╭─ SUPPLIED INFORMATION
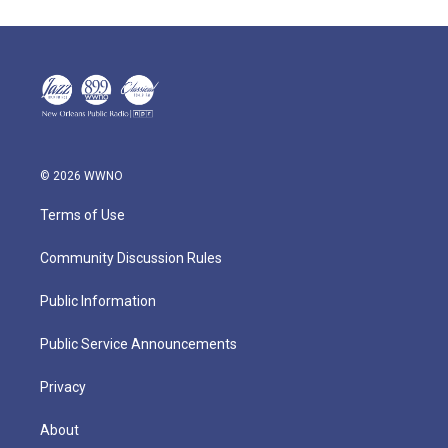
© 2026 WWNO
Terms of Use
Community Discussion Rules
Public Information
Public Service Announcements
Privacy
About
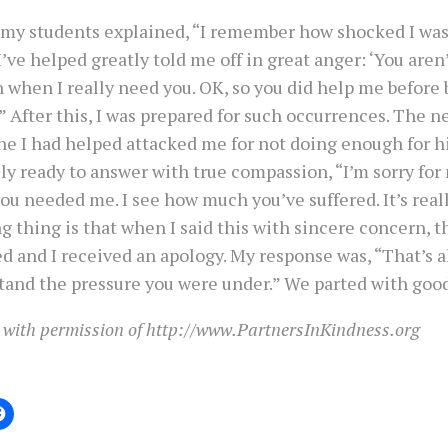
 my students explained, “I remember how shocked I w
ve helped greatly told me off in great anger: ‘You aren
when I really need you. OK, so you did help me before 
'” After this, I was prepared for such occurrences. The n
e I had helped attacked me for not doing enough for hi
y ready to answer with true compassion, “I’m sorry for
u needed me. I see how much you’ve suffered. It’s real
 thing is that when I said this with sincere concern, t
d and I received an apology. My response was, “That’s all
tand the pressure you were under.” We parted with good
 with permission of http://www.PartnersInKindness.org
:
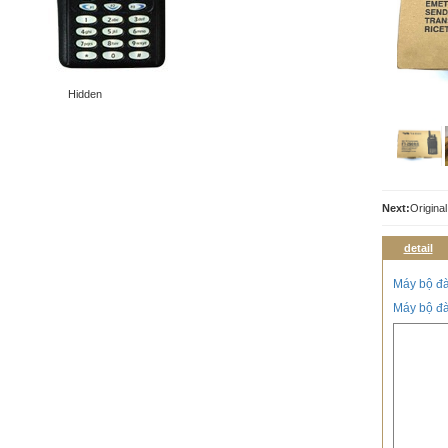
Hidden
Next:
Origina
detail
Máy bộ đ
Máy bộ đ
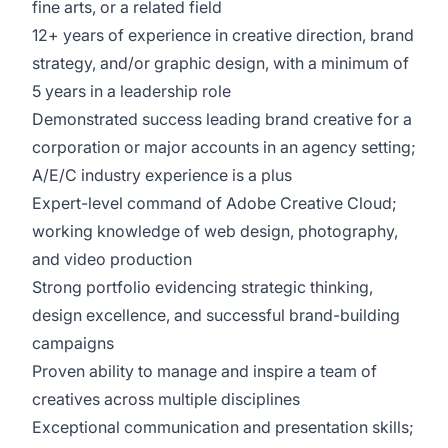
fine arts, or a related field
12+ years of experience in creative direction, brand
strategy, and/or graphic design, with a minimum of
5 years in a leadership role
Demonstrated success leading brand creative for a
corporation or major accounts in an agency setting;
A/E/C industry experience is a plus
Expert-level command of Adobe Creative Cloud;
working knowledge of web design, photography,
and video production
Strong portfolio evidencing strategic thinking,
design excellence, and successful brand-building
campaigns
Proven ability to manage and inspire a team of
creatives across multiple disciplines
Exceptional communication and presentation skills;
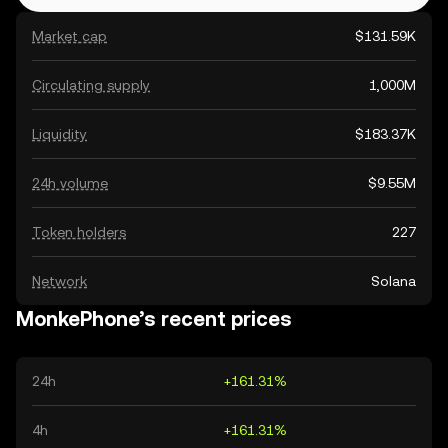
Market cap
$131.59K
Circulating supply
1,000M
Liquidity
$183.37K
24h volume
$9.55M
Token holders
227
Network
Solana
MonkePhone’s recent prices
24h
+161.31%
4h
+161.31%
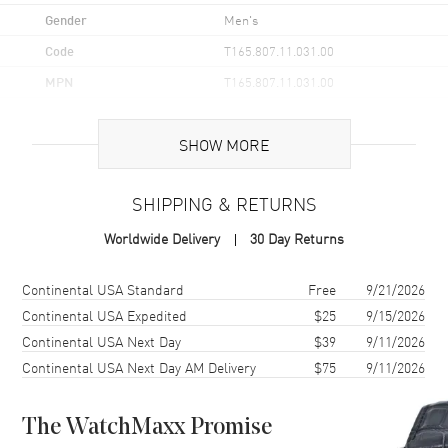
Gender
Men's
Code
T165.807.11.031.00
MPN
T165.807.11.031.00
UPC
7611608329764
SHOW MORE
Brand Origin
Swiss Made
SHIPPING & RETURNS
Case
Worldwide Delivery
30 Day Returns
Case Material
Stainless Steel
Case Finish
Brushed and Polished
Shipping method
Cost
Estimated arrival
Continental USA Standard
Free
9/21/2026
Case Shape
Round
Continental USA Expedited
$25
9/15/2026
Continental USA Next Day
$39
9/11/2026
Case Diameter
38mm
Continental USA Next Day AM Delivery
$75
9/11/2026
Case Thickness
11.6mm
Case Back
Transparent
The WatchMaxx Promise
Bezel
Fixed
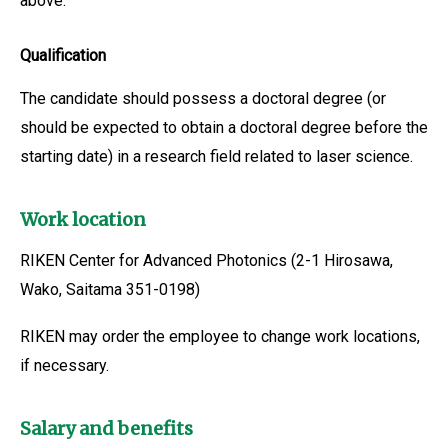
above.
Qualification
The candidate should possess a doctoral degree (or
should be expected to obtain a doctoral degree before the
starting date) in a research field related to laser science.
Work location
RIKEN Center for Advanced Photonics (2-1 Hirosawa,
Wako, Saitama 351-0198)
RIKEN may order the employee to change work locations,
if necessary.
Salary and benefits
╰─
_THE PROBLEM:_ Your answer must consist of the entries, unchanged, with no pictures in it.

_YOUR SOLUTION:_
© 2026 WWNO
Terms of Use
Community Discussion Rules
Public Information
Public Service Announcements
Privacy
About
 my students explained, “I remember how shocked I w
ve helped greatly told me off in great anger: ‘You aren
when I really need you. OK, so you did help me before 
'” After this, I was prepared for such occurrences. The n
e I had helped attacked me for not doing enough for hi
y ready to answer with true compassion, “I’m sorry for
u needed me. I see how much you’ve suffered. It’s real
 thing is that when I said this with sincere concern, t
d and I received an apology. My response was, “That’s all
tand the pressure you were under.” We parted with good
 with permission of http://www.PartnersInKindness.org
:
Hidden
Next:
Origina
detail
Máy bộ đ
Máy bộ đ
fine arts, or a related field
12+ years of experience in creative direction, brand
strategy, and/or graphic design, with a minimum of
5 years in a leadership role
Demonstrated success leading brand creative for a
corporation or major accounts in an agency setting;
A/E/C industry experience is a plus
Expert-level command of Adobe Creative Cloud;
working knowledge of web design, photography,
and video production
Strong portfolio evidencing strategic thinking,
design excellence, and successful brand-building
campaigns
Proven ability to manage and inspire a team of
creatives across multiple disciplines
Exceptional communication and presentation skills;
Market cap
$131.59K
Circulating supply
1,000M
Liquidity
$183.37K
24h volume
$9.55M
Token holders
227
Network
Solana
MonkePhone’s recent prices
24h
+161.31%
4h
+161.31%
Gender
Men's
Code
T165.807.11.031.00
MPN
T165.807.11.031.00
UPC
7611608329764
SHOW MORE
Brand Origin
Swiss Made
SHIPPING & RETURNS
Case
Worldwide Delivery
30 Day Returns
Case Material
Stainless Steel
Case Finish
Brushed and Polished
Shipping method
Cost
Estimated arrival
Continental USA Standard
Free
9/21/2026
Case Shape
Round
Continental USA Expedited
$25
9/15/2026
Continental USA Next Day
$39
9/11/2026
Case Diameter
38mm
Continental USA Next Day AM Delivery
$75
9/11/2026
Case Thickness
11.6mm
Case Back
Transparent
The WatchMaxx Promise
Bezel
Fixed
above.
Qualification
The candidate should possess a doctoral degree (or
should be expected to obtain a doctoral degree before the
starting date) in a research field related to laser science.
Work location
RIKEN Center for Advanced Photonics (2-1 Hirosawa,
Wako, Saitama 351-0198)
RIKEN may order the employee to change work locations,
if necessary.
Salary and benefits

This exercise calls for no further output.